1. A method for preparing a hydrophilic polypeptide monolayer film, wherein the polypeptideThe single layer film is composed of a film having a molecular weight of (1.48. + -. 0.2). times.10⁵The single-layer film is composed of g/mol polypeptide molecules, the thickness of the single-layer film is 7.6 +/-0.1 nm, the exposure amount of primary amino groups on the surface of the film is 6.03 +/-0.1%, and the Zeta potential of the polypeptide single-layer film is-2.76 +/-0.1 mV; the contact angle of the film is 29 +/-1 degrees, and the secondary structure content of the polypeptide in the single-layer film is as follows: the alpha-helix is 8.97 plus or minus 0.34 percent; the beta-sheet is 37.12 plus or minus 0.27 percent; beta-turn is 19.55 plus or minus 0.26%; the random coil is 35.43 +/-0.25%, and the preparation method specifically comprises the following steps:

(1) preparing a collagen polypeptide solution with the concentration of 4% by weight at a certain temperature, adding surfactant sodium tetradecyl sulfate to obtain a polypeptide-sodium tetradecyl sulfate mixed solution, and keeping the temperature for later use, wherein the concentration of the sodium tetradecyl sulfate in the mixed solution is 8.02 +/-0.1 mmol/L;

(4) and (2) immersing the positively ionized titanium sheet into the polypeptide-tetradecyl sodium sulfate mixed solution obtained in the step (1), depositing for 8-12 min, then pulling the titanium sheet in deionized water for 20-25 times, and drying by using high-purity nitrogen to obtain the polypeptide single-layer film.

2. The method according to claim 1, wherein the temperature in step (1) and the deposition temperature in step (4) are both 50 ℃.

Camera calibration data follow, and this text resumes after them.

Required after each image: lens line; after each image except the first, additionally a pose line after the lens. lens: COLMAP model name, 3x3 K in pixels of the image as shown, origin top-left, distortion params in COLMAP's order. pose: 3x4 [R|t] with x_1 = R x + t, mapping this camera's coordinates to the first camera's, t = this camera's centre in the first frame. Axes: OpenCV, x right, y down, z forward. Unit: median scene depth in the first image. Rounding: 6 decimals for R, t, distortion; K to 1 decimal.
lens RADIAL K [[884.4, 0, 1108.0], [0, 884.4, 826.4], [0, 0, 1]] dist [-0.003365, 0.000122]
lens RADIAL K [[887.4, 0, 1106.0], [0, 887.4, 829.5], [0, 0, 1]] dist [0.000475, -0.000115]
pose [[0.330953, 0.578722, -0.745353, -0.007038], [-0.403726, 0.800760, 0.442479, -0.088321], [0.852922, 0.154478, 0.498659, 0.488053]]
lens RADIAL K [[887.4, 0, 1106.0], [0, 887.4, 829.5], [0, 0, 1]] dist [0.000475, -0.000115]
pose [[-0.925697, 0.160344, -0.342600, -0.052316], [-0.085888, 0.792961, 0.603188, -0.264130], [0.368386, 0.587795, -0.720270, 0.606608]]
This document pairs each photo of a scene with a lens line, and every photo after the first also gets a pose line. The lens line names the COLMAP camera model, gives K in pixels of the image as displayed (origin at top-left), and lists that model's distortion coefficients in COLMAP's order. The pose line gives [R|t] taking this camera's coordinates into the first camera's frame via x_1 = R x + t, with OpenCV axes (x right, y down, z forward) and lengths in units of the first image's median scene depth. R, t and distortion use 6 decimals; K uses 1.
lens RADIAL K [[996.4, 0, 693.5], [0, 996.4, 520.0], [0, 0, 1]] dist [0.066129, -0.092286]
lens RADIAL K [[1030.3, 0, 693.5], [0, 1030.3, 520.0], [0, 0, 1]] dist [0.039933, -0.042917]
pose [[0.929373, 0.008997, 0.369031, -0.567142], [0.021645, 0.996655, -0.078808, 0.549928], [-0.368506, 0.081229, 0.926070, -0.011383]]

3. The method according to claim 2, wherein the collagen polypeptide solution is prepared by the method comprising: mixing collagen polypeptide and deionized water, swelling for 0.5 hr at room temperature, heating to 50 deg.C, stirring for 2 hr to dissolve collagen polypeptide completely; the pH was then adjusted to 10.00. + -. 0.02.

4. The preparation method according to claim 1, wherein in the step (2), after the titanium sheet is ground and polished by using metallographic abrasive paper, the titanium sheet is ultrasonically cleaned by deionized water, absolute ethyl alcohol and acetone for 15min in sequence, then dried by high-purity nitrogen and then dried in an oven at 60 ℃ for 12 h.

5. The method for preparing the alloy material according to claim 4, wherein the grinding and polishing method comprises the following steps: and (3) sequentially grinding and polishing by using metallographic abrasive paper according to the sequence of 800, 1500, 3000, 5000 and 7000 meshes.

6. The preparation method according to claim 4, wherein in the step (2), the mixed acid solution is 30% H in a volume ratio of 1:1 and the mass fraction is₂O₂And 98% H₂SO₄The solution was mixed and the treatment time was 1 hour.

7. The method according to claim 1, wherein in the step (3), the titanium sheet is treated in the PEI aqueous solution for 20 to 40 minutes.

8. The method according to claim 1, wherein the amino acid composition of the polypeptide is glycine (Gly): 7.30 +/-0.5%; valine (Vla): 17.48 plus or minus 0.5 percent; isoleucine (Ile): 36.97 +/-0.5%; leucine (Leu): 13.85 plus or minus 0.5 percent; tyrosine (Tyr): 2.68 plus or minus 0.5 percent; phenylalanine (Phe): 1.5 plus or minus 0.5 percent; lysine (Lys): 4.41 plus or minus 0.5 percent; histidine (His): 0.45 plus or minus 0.5 percent; arginine (Arg): 3.45 plus or minus 0.5 percent; proline (Pro): 5.96 plus or minus 0.5 percent; cysteine (Cys): 5.95 +/-0.5 percent.

9. The method according to claim 1, wherein the monolayer of the polypeptide is composed of densely packed nanoparticles having an average particle diameter of 30 ± 2 nm.

10. Use of the polypeptide monolayer prepared by the method of any one of claims 1 to 9 as a drug carrier in a cardiovascular stent.

11. The use of claim 10, wherein the drug carrier-loaded drug is an anti-vascular smooth muscle cell proliferation drug.

12. The use of claim 11, wherein the drug is rapamycin or everolimus.